Reproduce the saved entries below word for word, leaving out the pictures.

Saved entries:
▽

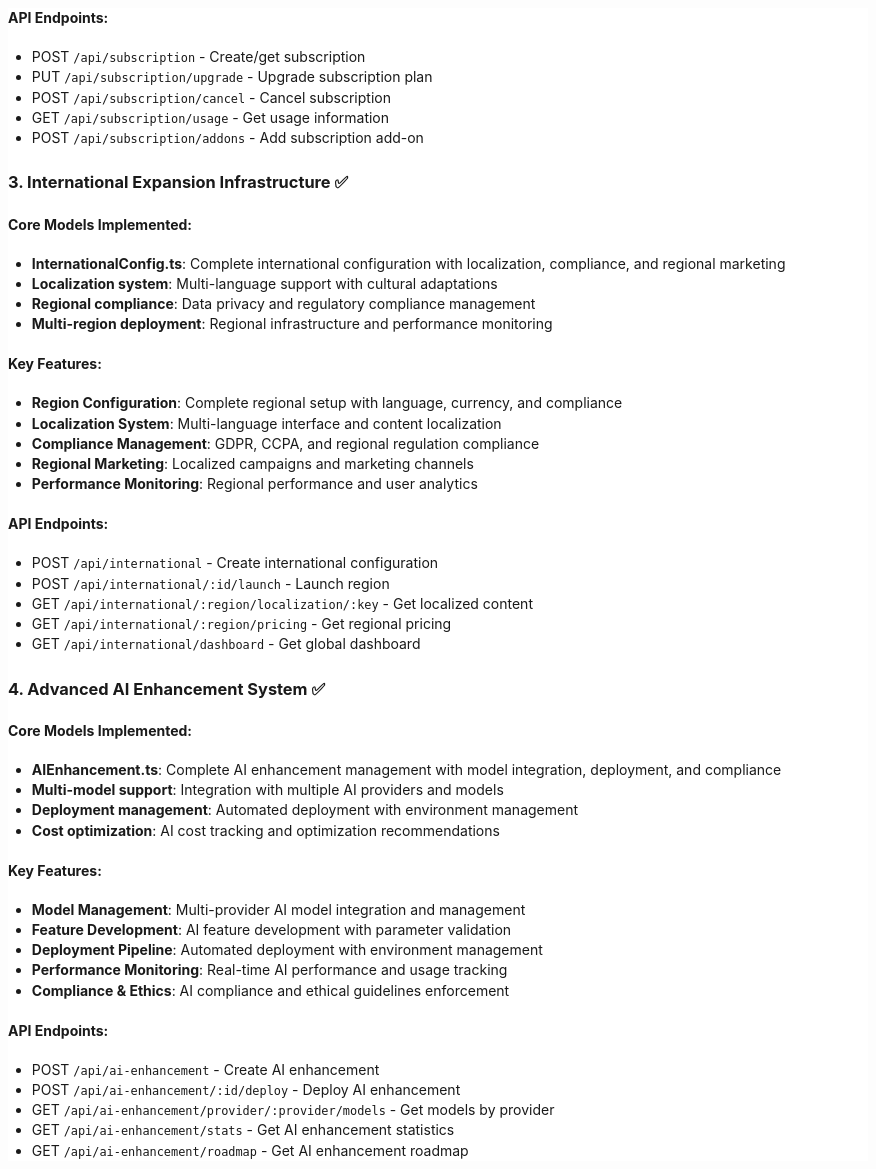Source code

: #### API Endpoints:
- POST `/api/subscription` - Create/get subscription
- PUT `/api/subscription/upgrade` - Upgrade subscription plan
- POST `/api/subscription/cancel` - Cancel subscription
- GET `/api/subscription/usage` - Get usage information
- POST `/api/subscription/addons` - Add subscription add-on

### 3. International Expansion Infrastructure ✅

#### Core Models Implemented:
- **InternationalConfig.ts**: Complete international configuration with localization, compliance, and regional marketing
- **Localization system**: Multi-language support with cultural adaptations
- **Regional compliance**: Data privacy and regulatory compliance management
- **Multi-region deployment**: Regional infrastructure and performance monitoring

#### Key Features:
- **Region Configuration**: Complete regional setup with language, currency, and compliance
- **Localization System**: Multi-language interface and content localization
- **Compliance Management**: GDPR, CCPA, and regional regulation compliance
- **Regional Marketing**: Localized campaigns and marketing channels
- **Performance Monitoring**: Regional performance and user analytics

#### API Endpoints:
- POST `/api/international` - Create international configuration
- POST `/api/international/:id/launch` - Launch region
- GET `/api/international/:region/localization/:key` - Get localized content
- GET `/api/international/:region/pricing` - Get regional pricing
- GET `/api/international/dashboard` - Get global dashboard

### 4. Advanced AI Enhancement System ✅

#### Core Models Implemented:
- **AIEnhancement.ts**: Complete AI enhancement management with model integration, deployment, and compliance
- **Multi-model support**: Integration with multiple AI providers and models
- **Deployment management**: Automated deployment with environment management
- **Cost optimization**: AI cost tracking and optimization recommendations

#### Key Features:
- **Model Management**: Multi-provider AI model integration and management
- **Feature Development**: AI feature development with parameter validation
- **Deployment Pipeline**: Automated deployment with environment management
- **Performance Monitoring**: Real-time AI performance and usage tracking
- **Compliance & Ethics**: AI compliance and ethical guidelines enforcement

#### API Endpoints:
- POST `/api/ai-enhancement` - Create AI enhancement
- POST `/api/ai-enhancement/:id/deploy` - Deploy AI enhancement
- GET `/api/ai-enhancement/provider/:provider/models` - Get models by provider
- GET `/api/ai-enhancement/stats` - Get AI enhancement statistics
- GET `/api/ai-enhancement/roadmap` - Get AI enhancement roadmap
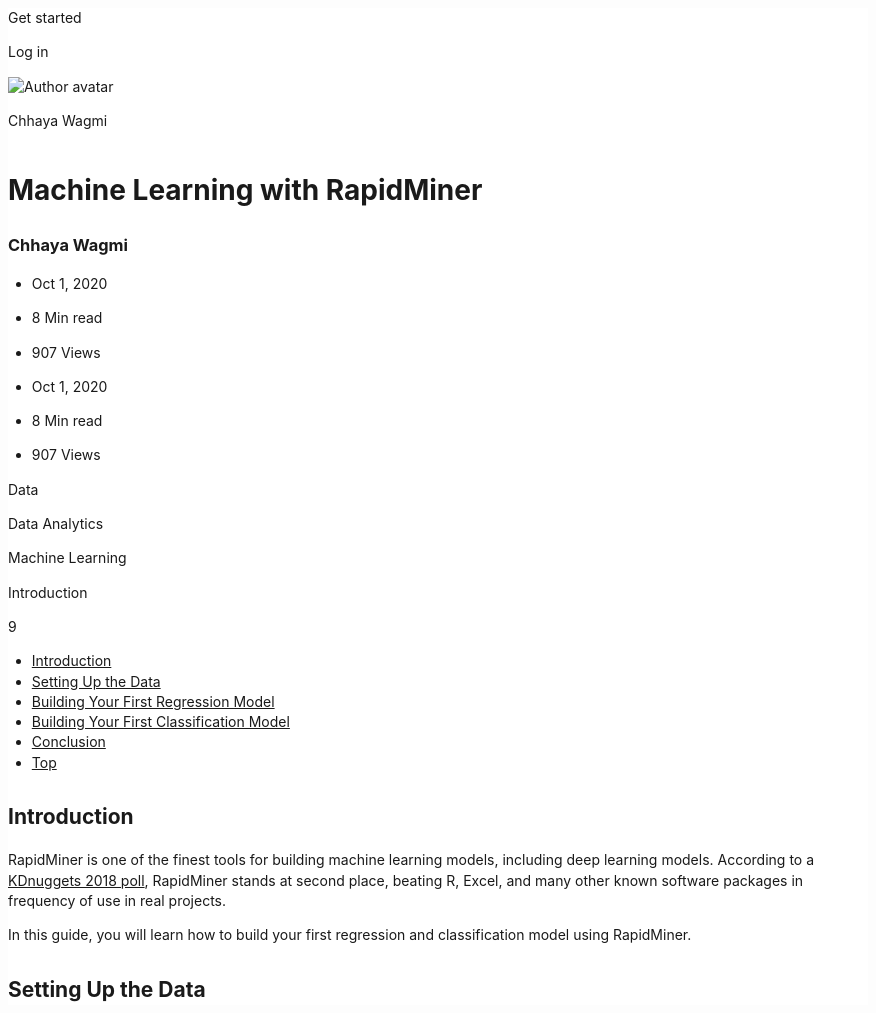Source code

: <span data-css-15b13by="" aria-hidden="false">Get started</span>

<span data-css-15b13by="" aria-hidden="false">Log in</span>

<img src="../../pluralsight.imgix.net/author/lg/ce501f54-fed2-4c77-a499-71e5d2c571d4.jpg" alt="Author avatar" class="jsx-3841407315" />

Chhaya Wagmi

Machine Learning with RapidMiner
================================

### Chhaya Wagmi

-   Oct 1, 2020
-   8 Min read
-   907 Views

-   Oct 1, 2020
-   <span class="jsx-3759398792" itemprop="timeRequired">8 Min</span> read
-   907 Views

<span class="jsx-3759398792"></span>

<span data-css-1997kh1="">Data</span>

<span class="jsx-3759398792"></span>

<span data-css-1997kh1="">Data Analytics</span>

<span class="jsx-3759398792"></span>

<span data-css-1997kh1="">Machine Learning</span>

Introduction

9

-   <a href="#module-introduction" class="menu-link">Introduction</a>
-   <a href="#module-settingupthedata" class="menu-link">Setting Up the Data</a>
-   <a href="#module-buildingyourfirstregressionmodel" class="menu-link">Building Your First Regression Model</a>
-   <a href="#module-buildingyourfirstclassificationmodel" class="menu-link">Building Your First Classification Model</a>
-   <a href="#module-conclusion" class="menu-link">Conclusion</a>
-   <a href="#top" class="menu-link">Top</a>

Introduction
------------

RapidMiner is one of the finest tools for building machine learning models, including deep learning models. According to a [KDnuggets 2018 poll](https://www.kdnuggets.com/2018/05/poll-tools-analytics-data-science-machine-learning-results.html/2), RapidMiner stands at second place, beating R, Excel, and many other known software packages in frequency of use in real projects.

In this guide, you will learn how to build your first regression and classification model using RapidMiner.

Setting Up the Data
-------------------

△

*SOLUTION TO THIS EXERCISE:*
Source code

: #### API Endpoints:
- POST `/api/subscription` - Create/get subscription
- PUT `/api/subscription/upgrade` - Upgrade subscription plan
- POST `/api/subscription/cancel` - Cancel subscription
- GET `/api/subscription/usage` - Get usage information
- POST `/api/subscription/addons` - Add subscription add-on

### 3. International Expansion Infrastructure ✅

#### Core Models Implemented:
- **InternationalConfig.ts**: Complete international configuration with localization, compliance, and regional marketing
- **Localization system**: Multi-language support with cultural adaptations
- **Regional compliance**: Data privacy and regulatory compliance management
- **Multi-region deployment**: Regional infrastructure and performance monitoring

#### Key Features:
- **Region Configuration**: Complete regional setup with language, currency, and compliance
- **Localization System**: Multi-language interface and content localization
- **Compliance Management**: GDPR, CCPA, and regional regulation compliance
- **Regional Marketing**: Localized campaigns and marketing channels
- **Performance Monitoring**: Regional performance and user analytics

#### API Endpoints:
- POST `/api/international` - Create international configuration
- POST `/api/international/:id/launch` - Launch region
- GET `/api/international/:region/localization/:key` - Get localized content
- GET `/api/international/:region/pricing` - Get regional pricing
- GET `/api/international/dashboard` - Get global dashboard

### 4. Advanced AI Enhancement System ✅

#### Core Models Implemented:
- **AIEnhancement.ts**: Complete AI enhancement management with model integration, deployment, and compliance
- **Multi-model support**: Integration with multiple AI providers and models
- **Deployment management**: Automated deployment with environment management
- **Cost optimization**: AI cost tracking and optimization recommendations

#### Key Features:
- **Model Management**: Multi-provider AI model integration and management
- **Feature Development**: AI feature development with parameter validation
- **Deployment Pipeline**: Automated deployment with environment management
- **Performance Monitoring**: Real-time AI performance and usage tracking
- **Compliance & Ethics**: AI compliance and ethical guidelines enforcement

#### API Endpoints:
- POST `/api/ai-enhancement` - Create AI enhancement
- POST `/api/ai-enhancement/:id/deploy` - Deploy AI enhancement
- GET `/api/ai-enhancement/provider/:provider/models` - Get models by provider
- GET `/api/ai-enhancement/stats` - Get AI enhancement statistics
- GET `/api/ai-enhancement/roadmap` - Get AI enhancement roadmap
Source code

: <span data-css-15b13by="" aria-hidden="false">Get started</span>

<span data-css-15b13by="" aria-hidden="false">Log in</span>

<img src="../../pluralsight.imgix.net/author/lg/ce501f54-fed2-4c77-a499-71e5d2c571d4.jpg" alt="Author avatar" class="jsx-3841407315" />

Chhaya Wagmi

Machine Learning with RapidMiner
================================

### Chhaya Wagmi

-   Oct 1, 2020
-   8 Min read
-   907 Views

-   Oct 1, 2020
-   <span class="jsx-3759398792" itemprop="timeRequired">8 Min</span> read
-   907 Views

<span class="jsx-3759398792"></span>

<span data-css-1997kh1="">Data</span>

<span class="jsx-3759398792"></span>

<span data-css-1997kh1="">Data Analytics</span>

<span class="jsx-3759398792"></span>

<span data-css-1997kh1="">Machine Learning</span>

Introduction

9

-   <a href="#module-introduction" class="menu-link">Introduction</a>
-   <a href="#module-settingupthedata" class="menu-link">Setting Up the Data</a>
-   <a href="#module-buildingyourfirstregressionmodel" class="menu-link">Building Your First Regression Model</a>
-   <a href="#module-buildingyourfirstclassificationmodel" class="menu-link">Building Your First Classification Model</a>
-   <a href="#module-conclusion" class="menu-link">Conclusion</a>
-   <a href="#top" class="menu-link">Top</a>

Introduction
------------

RapidMiner is one of the finest tools for building machine learning models, including deep learning models. According to a [KDnuggets 2018 poll](https://www.kdnuggets.com/2018/05/poll-tools-analytics-data-science-machine-learning-results.html/2), RapidMiner stands at second place, beating R, Excel, and many other known software packages in frequency of use in real projects.

In this guide, you will learn how to build your first regression and classification model using RapidMiner.

Setting Up the Data
-------------------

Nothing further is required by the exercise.